SET PROBLEM ->
List every row below that contains the word "preservation", and treat uppercase and lowercase as different.

SOURCE RECORDS ->
** BEGIN **
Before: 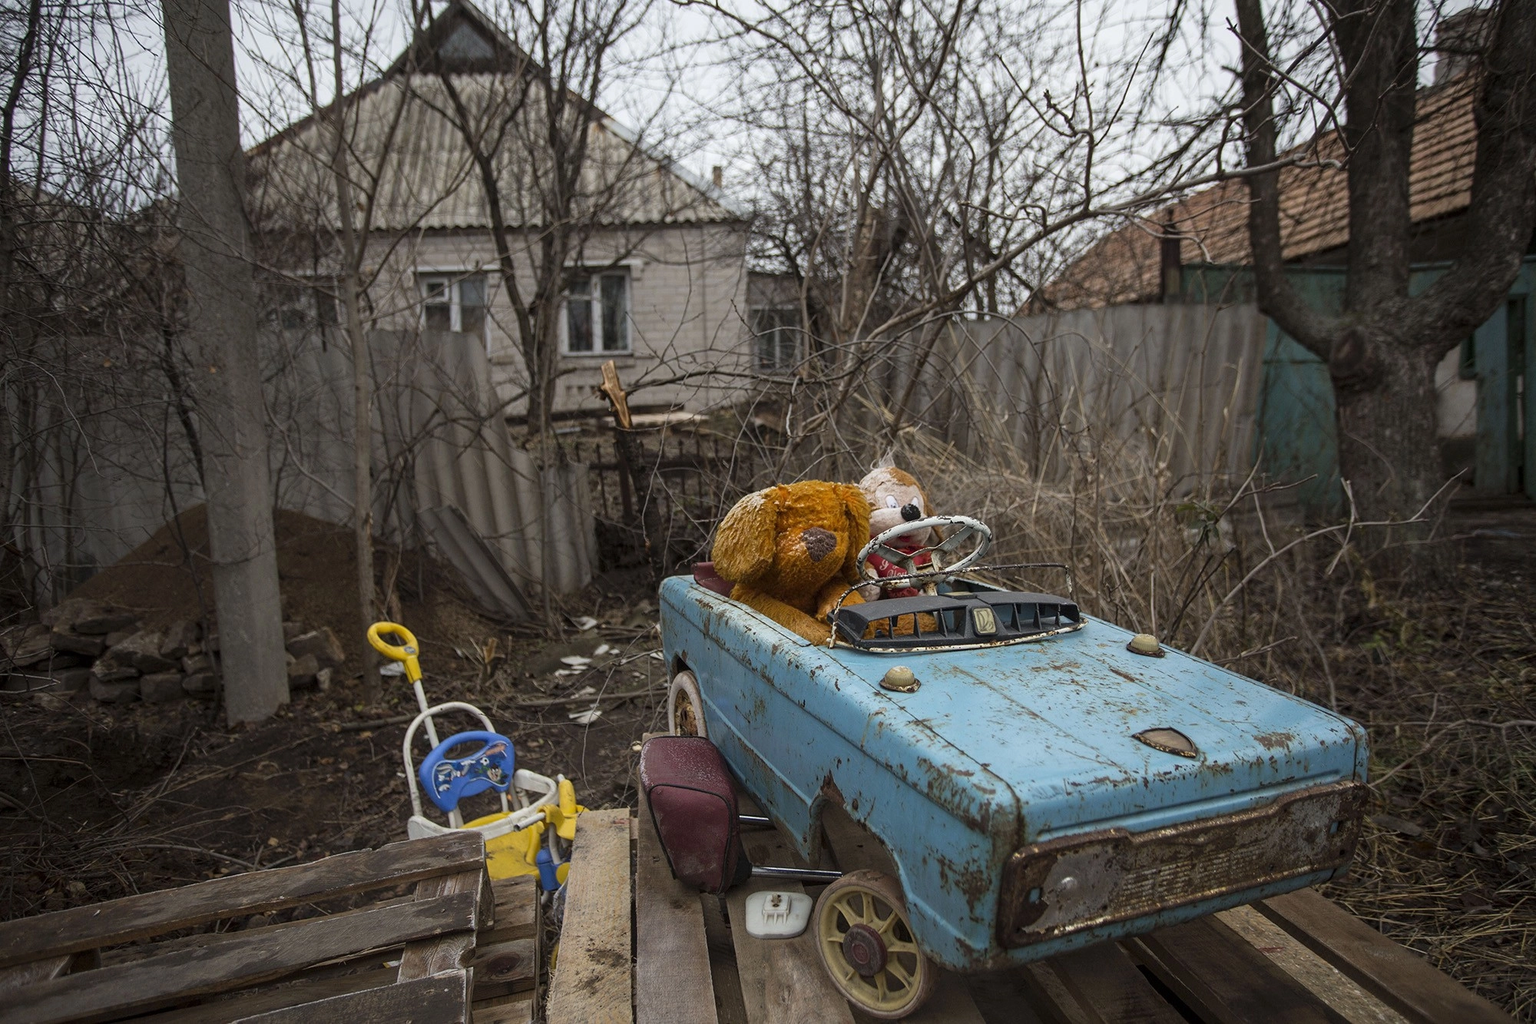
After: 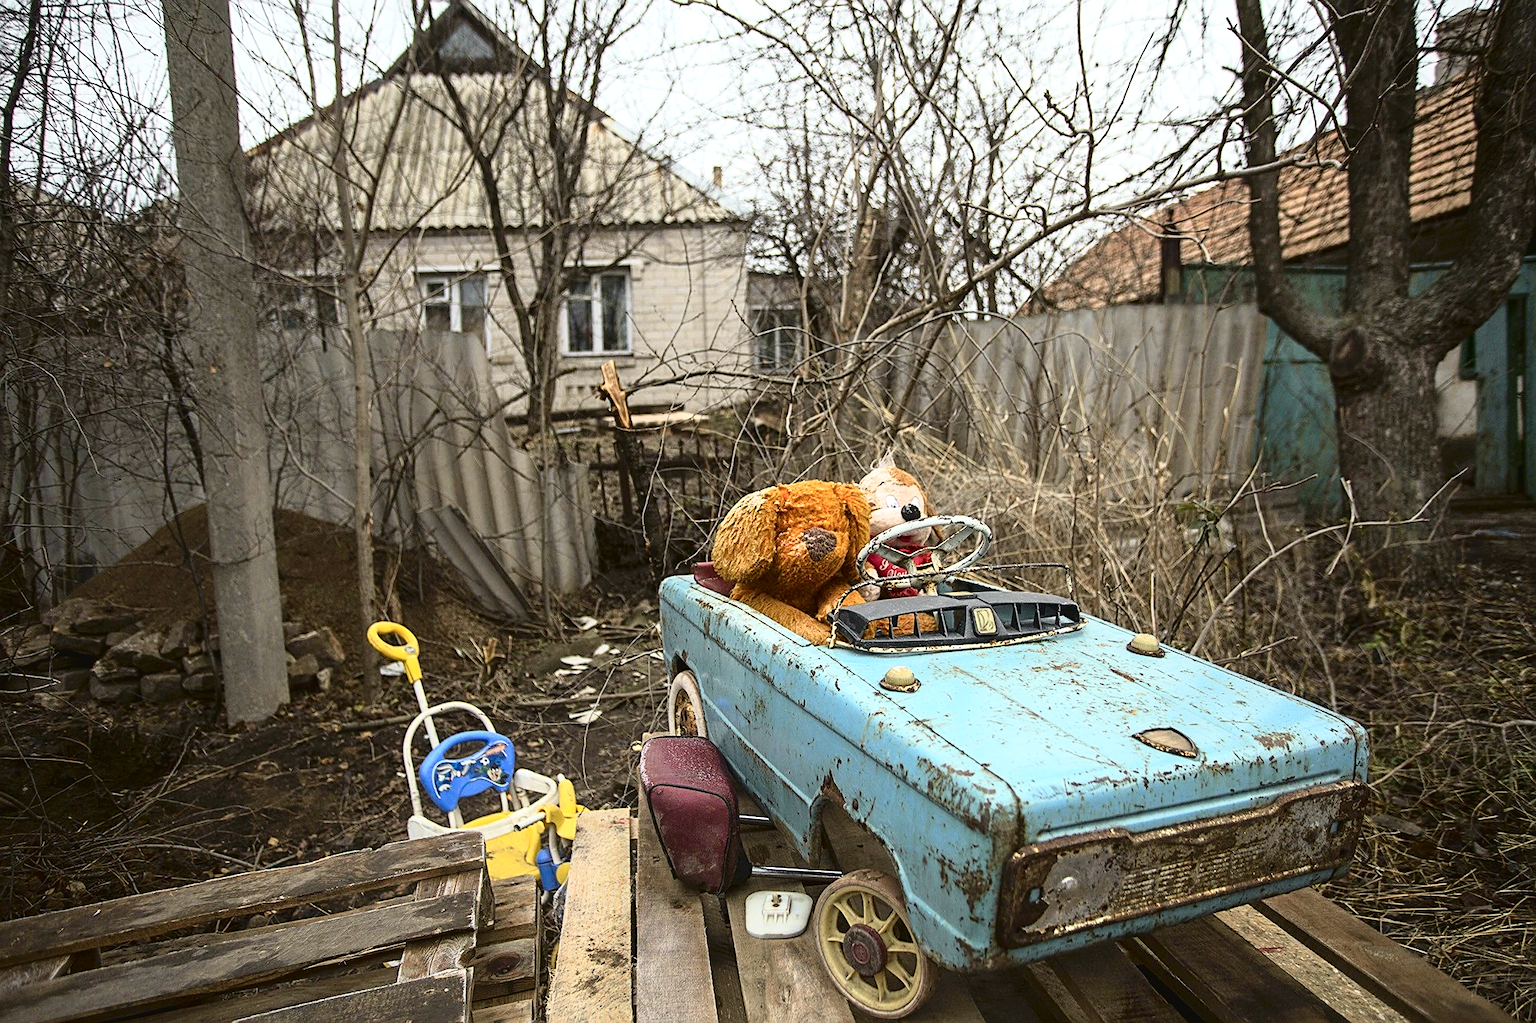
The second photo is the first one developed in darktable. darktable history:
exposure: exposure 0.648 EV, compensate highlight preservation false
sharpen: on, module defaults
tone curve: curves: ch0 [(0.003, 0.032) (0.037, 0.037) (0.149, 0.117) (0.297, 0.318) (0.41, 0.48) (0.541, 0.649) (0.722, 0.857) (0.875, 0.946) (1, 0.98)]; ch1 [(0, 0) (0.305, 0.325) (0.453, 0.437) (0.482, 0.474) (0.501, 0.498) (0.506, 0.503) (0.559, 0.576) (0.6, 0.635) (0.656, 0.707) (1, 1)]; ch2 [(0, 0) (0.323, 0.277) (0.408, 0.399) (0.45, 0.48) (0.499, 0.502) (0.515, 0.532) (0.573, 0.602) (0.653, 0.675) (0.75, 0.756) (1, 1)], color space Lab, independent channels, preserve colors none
** END **
** BEGIN **
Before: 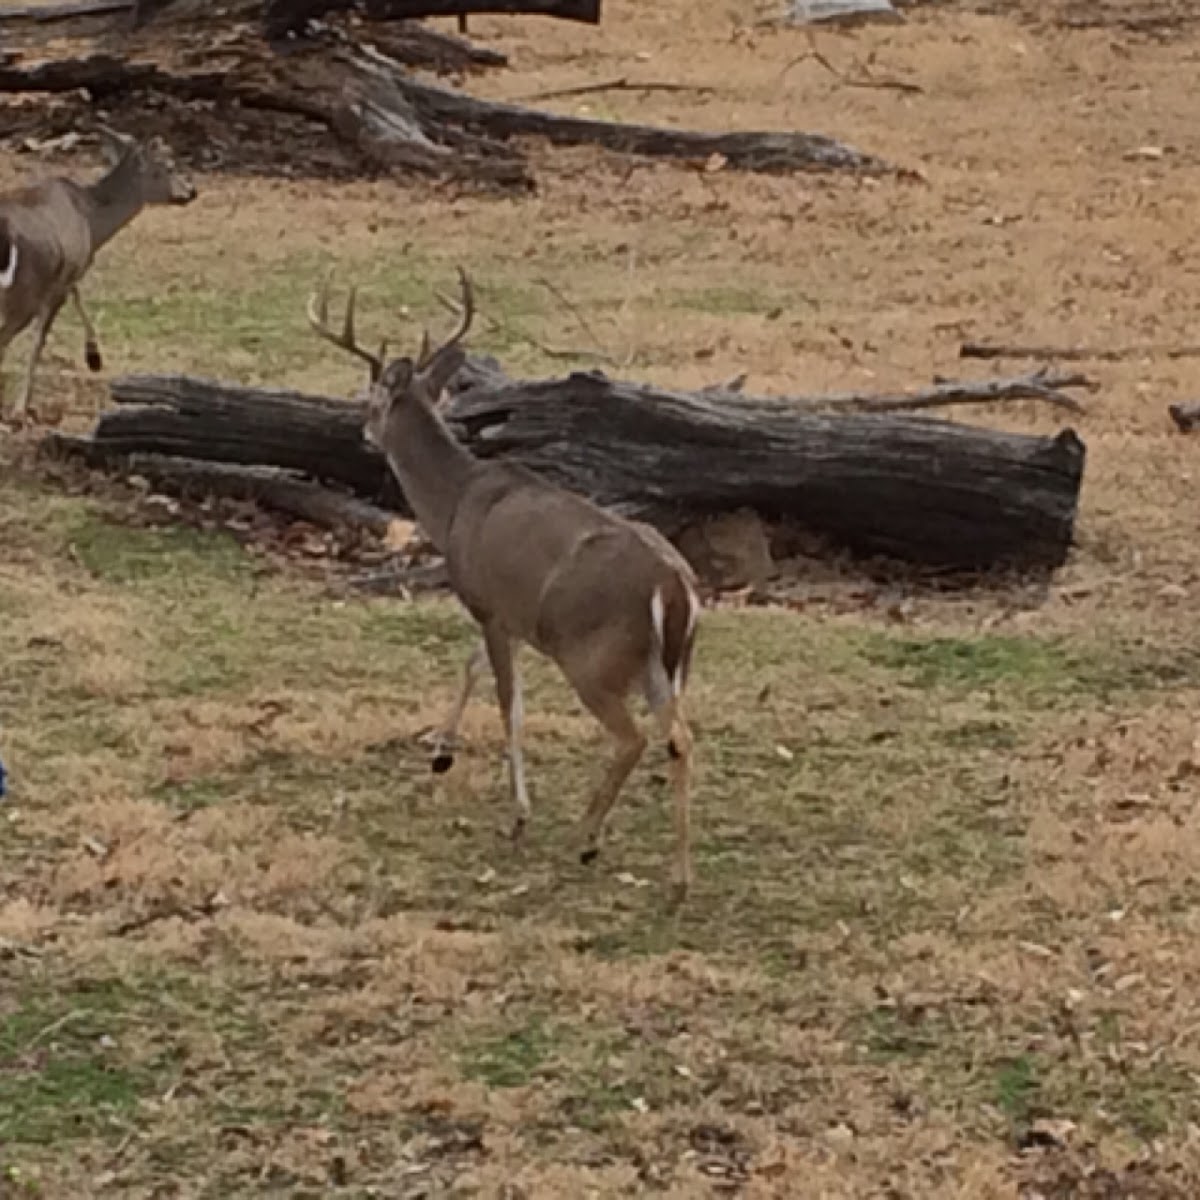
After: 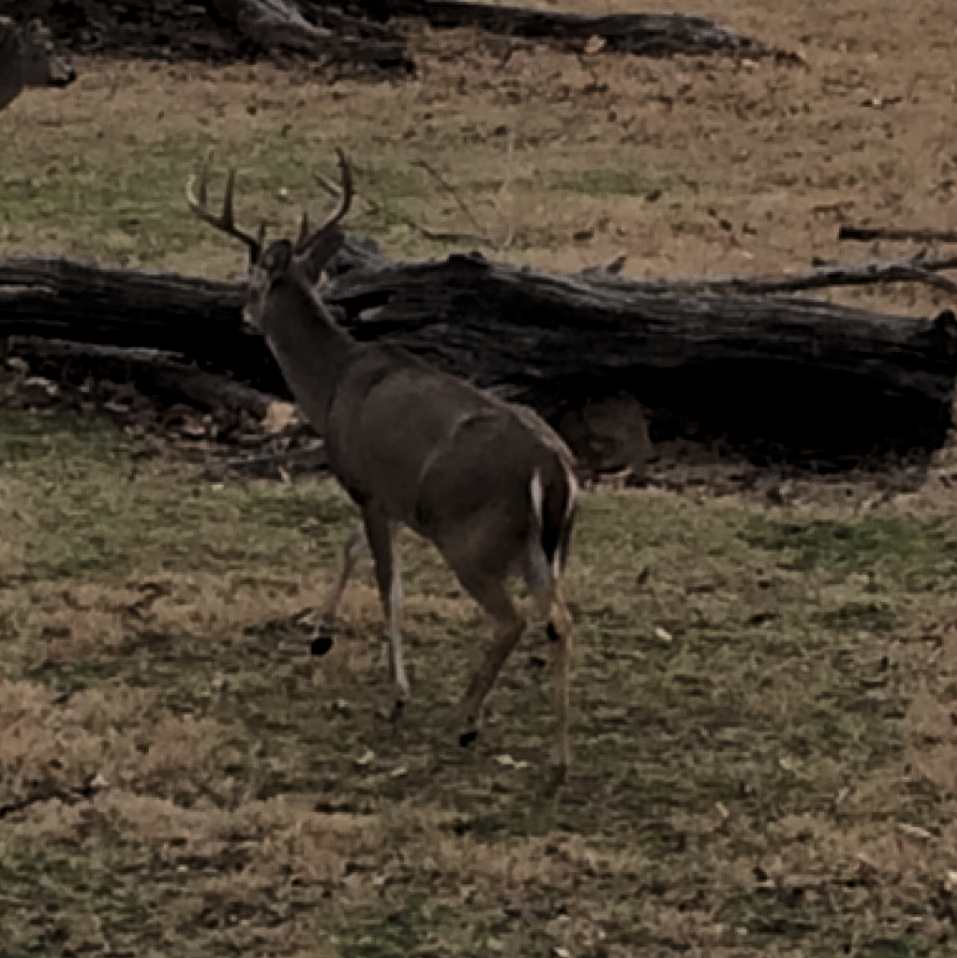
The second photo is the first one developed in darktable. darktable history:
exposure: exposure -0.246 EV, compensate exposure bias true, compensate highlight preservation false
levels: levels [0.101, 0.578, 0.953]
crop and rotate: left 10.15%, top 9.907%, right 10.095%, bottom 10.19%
** END **
** BEGIN **
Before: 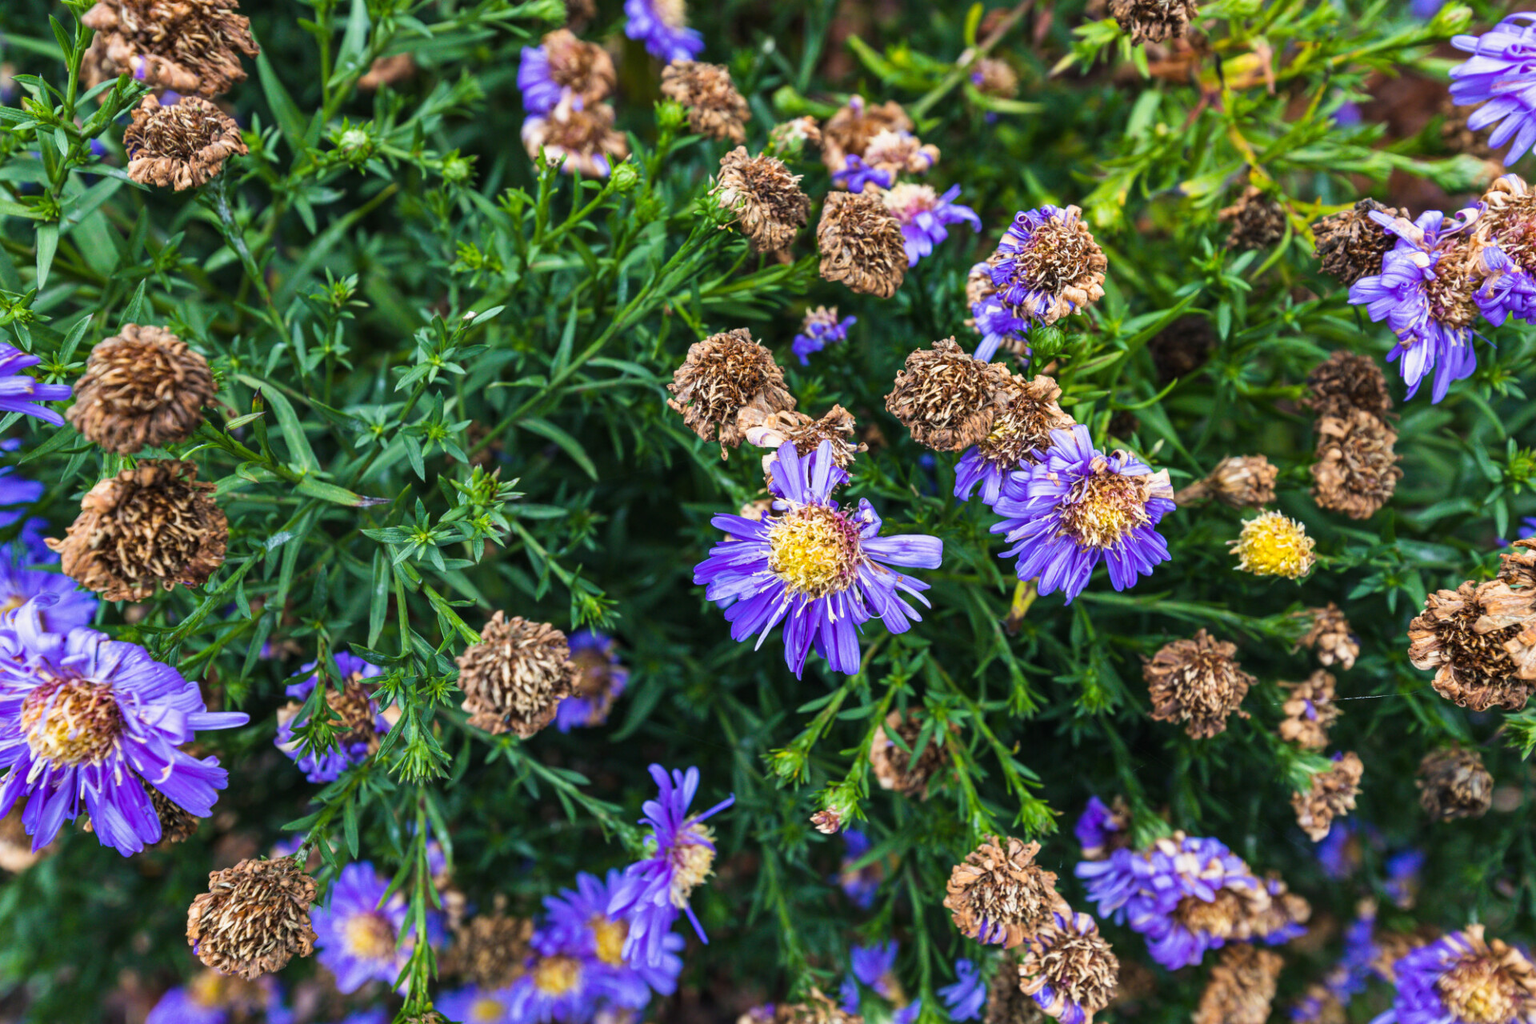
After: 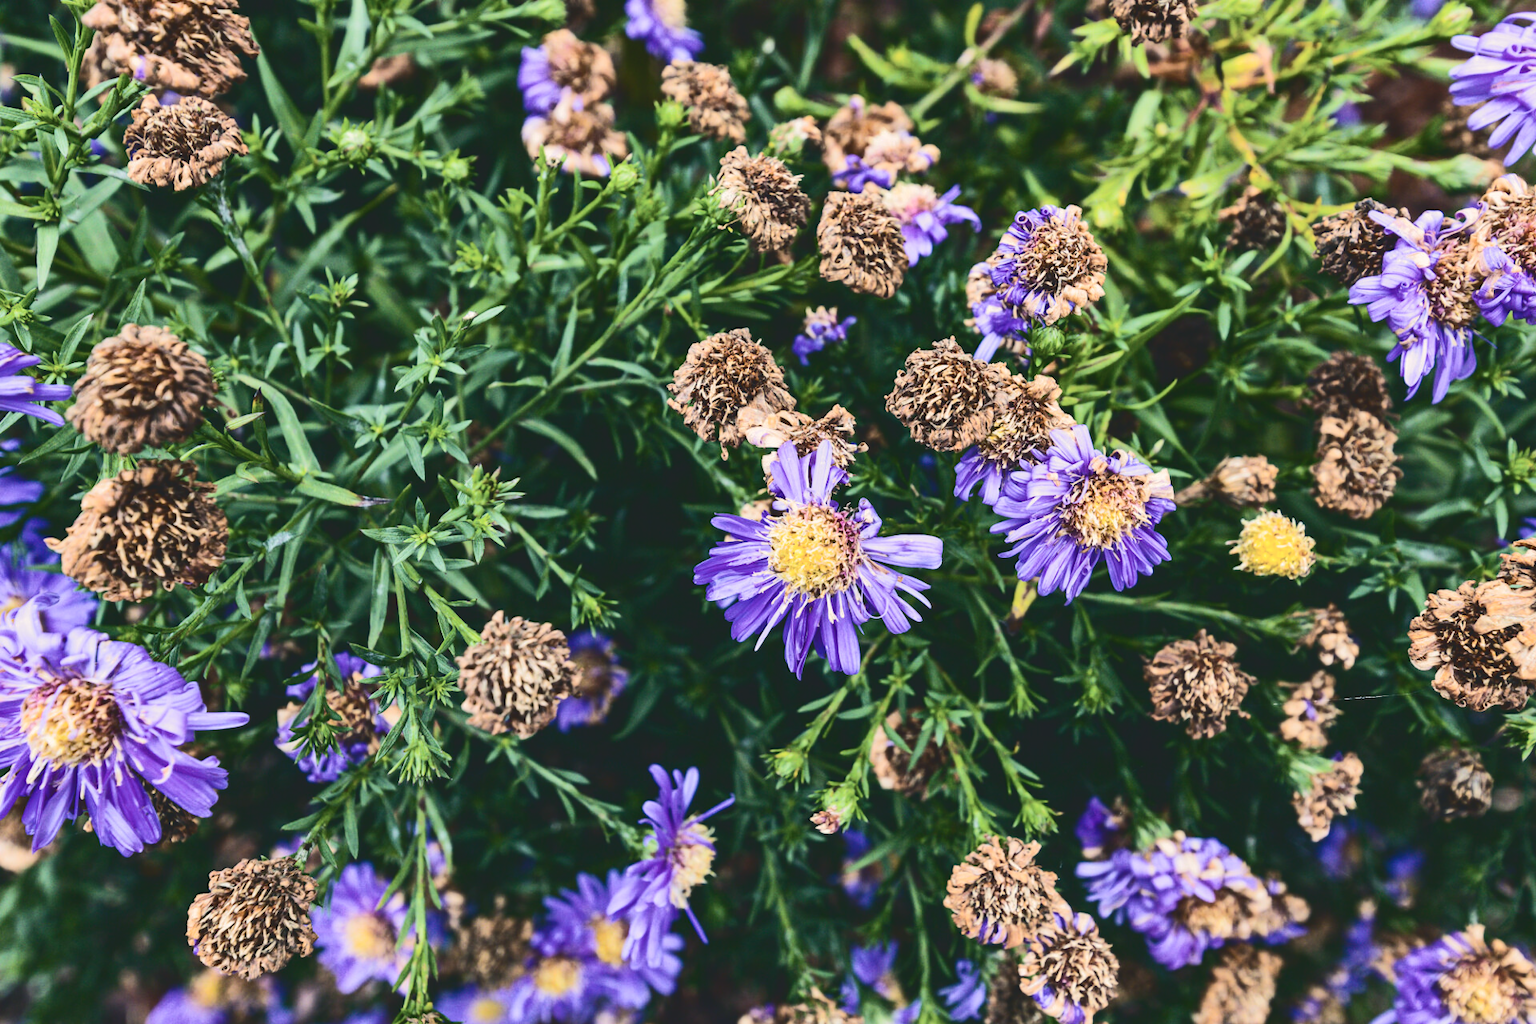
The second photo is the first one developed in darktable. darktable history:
** END **
CORRECT ANSWER ->
exposure: exposure 0.648 EV, compensate highlight preservation false
exposure: exposure -0.246 EV, compensate exposure bias true, compensate highlight preservation false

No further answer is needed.